“It was in the middle watch, and the captain had just joined me on deck, when one of the look-outs shouted, ‘Land on the starboard bow.’ The startling cry was echoed through the ship, and every man sprang on deck. We were clearly in dangerous proximity to the coast, and with the foreboding of mischief on the minds of all, many thought that our time had arrived. All eyes were directed anxiously towards the coast, which every instant was growing more distinct. The wheel was kept a few spokes more to starboard, but we could not venture to haul the ship more up lest she should broach to, and as no land appeared ahead, we hoped to be able, if it were Cape Horn we saw, to scrape round it; at all events a short time would decide our fate.

“The captain went into the cabin with me to consult the chart, and we had every reason to hope that the land we saw was the southernmost part of Cape Horn. When we returned on deck we had drawn awfully near the coast, but it was broad on our starboard beam.
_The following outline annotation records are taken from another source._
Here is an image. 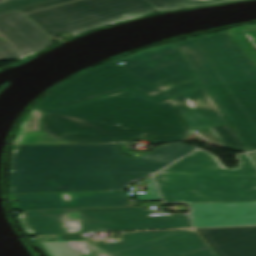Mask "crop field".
I'll use <instances>...</instances> for the list:
<instances>
[{
  "label": "crop field",
  "instance_id": "crop-field-1",
  "mask_svg": "<svg viewBox=\"0 0 256 256\" xmlns=\"http://www.w3.org/2000/svg\"><path fill=\"white\" fill-rule=\"evenodd\" d=\"M109 96V95H108ZM189 128L173 98L160 102L135 90L62 108L35 106L17 144L125 142L147 134L162 143L182 140Z\"/></svg>",
  "mask_w": 256,
  "mask_h": 256
},
{
  "label": "crop field",
  "instance_id": "crop-field-2",
  "mask_svg": "<svg viewBox=\"0 0 256 256\" xmlns=\"http://www.w3.org/2000/svg\"><path fill=\"white\" fill-rule=\"evenodd\" d=\"M193 150L176 143L134 159L117 144L13 146L9 193L115 190L112 171L155 172Z\"/></svg>",
  "mask_w": 256,
  "mask_h": 256
},
{
  "label": "crop field",
  "instance_id": "crop-field-3",
  "mask_svg": "<svg viewBox=\"0 0 256 256\" xmlns=\"http://www.w3.org/2000/svg\"><path fill=\"white\" fill-rule=\"evenodd\" d=\"M249 151L256 150V66L225 32L176 43Z\"/></svg>",
  "mask_w": 256,
  "mask_h": 256
},
{
  "label": "crop field",
  "instance_id": "crop-field-4",
  "mask_svg": "<svg viewBox=\"0 0 256 256\" xmlns=\"http://www.w3.org/2000/svg\"><path fill=\"white\" fill-rule=\"evenodd\" d=\"M235 156L240 166L230 169L197 150L157 172L154 179L168 203L254 201L256 162L250 153Z\"/></svg>",
  "mask_w": 256,
  "mask_h": 256
},
{
  "label": "crop field",
  "instance_id": "crop-field-5",
  "mask_svg": "<svg viewBox=\"0 0 256 256\" xmlns=\"http://www.w3.org/2000/svg\"><path fill=\"white\" fill-rule=\"evenodd\" d=\"M141 207L23 211L17 217L28 234L190 227L188 215L148 217Z\"/></svg>",
  "mask_w": 256,
  "mask_h": 256
},
{
  "label": "crop field",
  "instance_id": "crop-field-6",
  "mask_svg": "<svg viewBox=\"0 0 256 256\" xmlns=\"http://www.w3.org/2000/svg\"><path fill=\"white\" fill-rule=\"evenodd\" d=\"M121 242L84 241L80 234L36 236L48 256H177L207 246L193 229L120 232Z\"/></svg>",
  "mask_w": 256,
  "mask_h": 256
},
{
  "label": "crop field",
  "instance_id": "crop-field-7",
  "mask_svg": "<svg viewBox=\"0 0 256 256\" xmlns=\"http://www.w3.org/2000/svg\"><path fill=\"white\" fill-rule=\"evenodd\" d=\"M126 88L137 89L158 100L170 98L159 89L111 61L60 85L37 105L63 106Z\"/></svg>",
  "mask_w": 256,
  "mask_h": 256
},
{
  "label": "crop field",
  "instance_id": "crop-field-8",
  "mask_svg": "<svg viewBox=\"0 0 256 256\" xmlns=\"http://www.w3.org/2000/svg\"><path fill=\"white\" fill-rule=\"evenodd\" d=\"M114 61L126 62L123 67L171 97L202 86L173 44L146 49Z\"/></svg>",
  "mask_w": 256,
  "mask_h": 256
},
{
  "label": "crop field",
  "instance_id": "crop-field-9",
  "mask_svg": "<svg viewBox=\"0 0 256 256\" xmlns=\"http://www.w3.org/2000/svg\"><path fill=\"white\" fill-rule=\"evenodd\" d=\"M27 15L50 36L64 32L76 35L107 24L77 1Z\"/></svg>",
  "mask_w": 256,
  "mask_h": 256
},
{
  "label": "crop field",
  "instance_id": "crop-field-10",
  "mask_svg": "<svg viewBox=\"0 0 256 256\" xmlns=\"http://www.w3.org/2000/svg\"><path fill=\"white\" fill-rule=\"evenodd\" d=\"M21 209L127 205L124 191L17 195Z\"/></svg>",
  "mask_w": 256,
  "mask_h": 256
},
{
  "label": "crop field",
  "instance_id": "crop-field-11",
  "mask_svg": "<svg viewBox=\"0 0 256 256\" xmlns=\"http://www.w3.org/2000/svg\"><path fill=\"white\" fill-rule=\"evenodd\" d=\"M195 227L256 223V201L190 204Z\"/></svg>",
  "mask_w": 256,
  "mask_h": 256
},
{
  "label": "crop field",
  "instance_id": "crop-field-12",
  "mask_svg": "<svg viewBox=\"0 0 256 256\" xmlns=\"http://www.w3.org/2000/svg\"><path fill=\"white\" fill-rule=\"evenodd\" d=\"M0 35L20 59L53 44V40L24 14L1 19Z\"/></svg>",
  "mask_w": 256,
  "mask_h": 256
},
{
  "label": "crop field",
  "instance_id": "crop-field-13",
  "mask_svg": "<svg viewBox=\"0 0 256 256\" xmlns=\"http://www.w3.org/2000/svg\"><path fill=\"white\" fill-rule=\"evenodd\" d=\"M196 230L218 256H256V226Z\"/></svg>",
  "mask_w": 256,
  "mask_h": 256
},
{
  "label": "crop field",
  "instance_id": "crop-field-14",
  "mask_svg": "<svg viewBox=\"0 0 256 256\" xmlns=\"http://www.w3.org/2000/svg\"><path fill=\"white\" fill-rule=\"evenodd\" d=\"M190 130L228 124L204 88L174 98Z\"/></svg>",
  "mask_w": 256,
  "mask_h": 256
},
{
  "label": "crop field",
  "instance_id": "crop-field-15",
  "mask_svg": "<svg viewBox=\"0 0 256 256\" xmlns=\"http://www.w3.org/2000/svg\"><path fill=\"white\" fill-rule=\"evenodd\" d=\"M78 1L108 23L129 20L158 10L145 0Z\"/></svg>",
  "mask_w": 256,
  "mask_h": 256
},
{
  "label": "crop field",
  "instance_id": "crop-field-16",
  "mask_svg": "<svg viewBox=\"0 0 256 256\" xmlns=\"http://www.w3.org/2000/svg\"><path fill=\"white\" fill-rule=\"evenodd\" d=\"M248 57L256 64V24L226 30Z\"/></svg>",
  "mask_w": 256,
  "mask_h": 256
},
{
  "label": "crop field",
  "instance_id": "crop-field-17",
  "mask_svg": "<svg viewBox=\"0 0 256 256\" xmlns=\"http://www.w3.org/2000/svg\"><path fill=\"white\" fill-rule=\"evenodd\" d=\"M212 129L220 137L225 146L247 151V149L230 125L216 126L212 127Z\"/></svg>",
  "mask_w": 256,
  "mask_h": 256
},
{
  "label": "crop field",
  "instance_id": "crop-field-18",
  "mask_svg": "<svg viewBox=\"0 0 256 256\" xmlns=\"http://www.w3.org/2000/svg\"><path fill=\"white\" fill-rule=\"evenodd\" d=\"M152 173L113 172L116 190L129 188L134 181L141 180Z\"/></svg>",
  "mask_w": 256,
  "mask_h": 256
},
{
  "label": "crop field",
  "instance_id": "crop-field-19",
  "mask_svg": "<svg viewBox=\"0 0 256 256\" xmlns=\"http://www.w3.org/2000/svg\"><path fill=\"white\" fill-rule=\"evenodd\" d=\"M160 10H175L198 5L194 0H148Z\"/></svg>",
  "mask_w": 256,
  "mask_h": 256
},
{
  "label": "crop field",
  "instance_id": "crop-field-20",
  "mask_svg": "<svg viewBox=\"0 0 256 256\" xmlns=\"http://www.w3.org/2000/svg\"><path fill=\"white\" fill-rule=\"evenodd\" d=\"M51 0H9L0 3V14Z\"/></svg>",
  "mask_w": 256,
  "mask_h": 256
},
{
  "label": "crop field",
  "instance_id": "crop-field-21",
  "mask_svg": "<svg viewBox=\"0 0 256 256\" xmlns=\"http://www.w3.org/2000/svg\"><path fill=\"white\" fill-rule=\"evenodd\" d=\"M19 59L18 56L13 52L9 45L0 38V61L2 60H14Z\"/></svg>",
  "mask_w": 256,
  "mask_h": 256
},
{
  "label": "crop field",
  "instance_id": "crop-field-22",
  "mask_svg": "<svg viewBox=\"0 0 256 256\" xmlns=\"http://www.w3.org/2000/svg\"><path fill=\"white\" fill-rule=\"evenodd\" d=\"M145 181L148 183L147 190L149 194H136L137 200L160 199L151 178Z\"/></svg>",
  "mask_w": 256,
  "mask_h": 256
},
{
  "label": "crop field",
  "instance_id": "crop-field-23",
  "mask_svg": "<svg viewBox=\"0 0 256 256\" xmlns=\"http://www.w3.org/2000/svg\"><path fill=\"white\" fill-rule=\"evenodd\" d=\"M69 1H73V0H54V1H51V2H47V3L35 5V6H32V7L20 9V11H22L24 13V12H28V11L48 7V6H53V5H57V4H61V3L69 2Z\"/></svg>",
  "mask_w": 256,
  "mask_h": 256
},
{
  "label": "crop field",
  "instance_id": "crop-field-24",
  "mask_svg": "<svg viewBox=\"0 0 256 256\" xmlns=\"http://www.w3.org/2000/svg\"><path fill=\"white\" fill-rule=\"evenodd\" d=\"M182 256H216L209 247Z\"/></svg>",
  "mask_w": 256,
  "mask_h": 256
},
{
  "label": "crop field",
  "instance_id": "crop-field-25",
  "mask_svg": "<svg viewBox=\"0 0 256 256\" xmlns=\"http://www.w3.org/2000/svg\"><path fill=\"white\" fill-rule=\"evenodd\" d=\"M199 5H208V4H216L225 1H233V0H195Z\"/></svg>",
  "mask_w": 256,
  "mask_h": 256
},
{
  "label": "crop field",
  "instance_id": "crop-field-26",
  "mask_svg": "<svg viewBox=\"0 0 256 256\" xmlns=\"http://www.w3.org/2000/svg\"><path fill=\"white\" fill-rule=\"evenodd\" d=\"M21 13H22V12H20L19 10H17V11H13V12L1 14V15H0V19H1V18H5V17H9V16H13V15H17V14H21Z\"/></svg>",
  "mask_w": 256,
  "mask_h": 256
},
{
  "label": "crop field",
  "instance_id": "crop-field-27",
  "mask_svg": "<svg viewBox=\"0 0 256 256\" xmlns=\"http://www.w3.org/2000/svg\"><path fill=\"white\" fill-rule=\"evenodd\" d=\"M142 203V206H149V205H152V203L154 202H141Z\"/></svg>",
  "mask_w": 256,
  "mask_h": 256
},
{
  "label": "crop field",
  "instance_id": "crop-field-28",
  "mask_svg": "<svg viewBox=\"0 0 256 256\" xmlns=\"http://www.w3.org/2000/svg\"><path fill=\"white\" fill-rule=\"evenodd\" d=\"M209 130L214 133V131L209 127ZM215 134V133H214ZM216 135V134H215ZM217 136V135H216ZM218 137V136H217ZM219 138V137H218ZM220 140V139H219Z\"/></svg>",
  "mask_w": 256,
  "mask_h": 256
},
{
  "label": "crop field",
  "instance_id": "crop-field-29",
  "mask_svg": "<svg viewBox=\"0 0 256 256\" xmlns=\"http://www.w3.org/2000/svg\"><path fill=\"white\" fill-rule=\"evenodd\" d=\"M252 155H253V156L255 157V159H256V152H253Z\"/></svg>",
  "mask_w": 256,
  "mask_h": 256
},
{
  "label": "crop field",
  "instance_id": "crop-field-30",
  "mask_svg": "<svg viewBox=\"0 0 256 256\" xmlns=\"http://www.w3.org/2000/svg\"><path fill=\"white\" fill-rule=\"evenodd\" d=\"M2 1H6V0H0V2H2Z\"/></svg>",
  "mask_w": 256,
  "mask_h": 256
},
{
  "label": "crop field",
  "instance_id": "crop-field-31",
  "mask_svg": "<svg viewBox=\"0 0 256 256\" xmlns=\"http://www.w3.org/2000/svg\"><path fill=\"white\" fill-rule=\"evenodd\" d=\"M1 37V36H0Z\"/></svg>",
  "mask_w": 256,
  "mask_h": 256
}]
</instances>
”‘We shall be round the Cape in another half hour,’ exclaimed the captain in a cheerful tone, ‘and then, my lads, we shall be clear of the accursed witch and her devilish tricks.’

“I do not know what madness induced him to remind the people of the old hag; it showed what his own mind was running on, notwithstanding all his pretended indifference and disbelief. At all events he had better have let the subject alone; for at that instant, as if to refute his assertion, a roll of thunder, louder than was ever heard before, sounded in our ears, and in a blaze of forked lightning which flashed continually from the skies, the old woman herself was seen, increased into gigantic proportions, standing on a lofty rock at the very southernmost point of the Cape, exactly as she had appeared on the pier at Liverpool, and waving round in the air her long twisted staff, about which the most vivid flashes played in fiery circles. Her face full of malignant fury, lighted up as now, was of a livid hue, her garments and her grey looks streamed in the wind, and as she pointed towards the western ocean she seemed by her gestures to threaten us with further mishaps. Her lips moved and gibbered, but if she spoke, not a sound reached us.

“We had two of the guns mounted, and on beholding the terrific figure, Derick ordered one of them to be loaded and run out.

”‘I’ll see what impression a cannon ball can make on her,’ he exclaimed, in a voice of mingled excitement, rage, and horror. ‘Bring a lighted match here, one of you.’

“While the match was being brought, he stood eyeing the witch with a look of defiance. He seized the light eagerly from the hand of a seaman, and though, as you may suppose, in the tremendous way the ship was rolling and pitching, it was impossible to take an aim, he fired. The gun went off with an explosion louder than I ever heard before, and a flash far more vivid. The noise was answered by a shriek of mocking laughter, and the flash only served to show still more clearly the hideous figure of the witch, jeering at us and threatening us with her staff.

“Onward we rushed, and while the lightning lasted there she was seen as clearly, I tell you, as we had seen her at home. When the lightning ceased, the darkness of the night shut her out from our sight, but some even then affirmed that they saw the dim outline of her form against the northern sky.

“Not a man on board turned in again that night, you may be sure, but all the watch who should have been below shrunk together in knots uttering their forebodings to each other, and earnestly wishing for the return of day. The longest night must have an end, and so had this, and, as the morning broke, the wind settled down into a moderate gale, which sent as forward on our course at the rate of twelve knots an hour.

“The land was no longer in sight, the glorious sun came out bright and warm, and cheered our hearts, and we almost forgot the terrors of the night. I said that Mrs Derick had not witnessed the sight we had, but from her husband’s manner, when he went below, she discovered that there was something wrong, and she would not rest till he had told her. He, as usual, tried to laugh it off, and to declare that there was nothing in it, but I saw that she was not satisfied, and that the circumstance was preying sadly on her mind.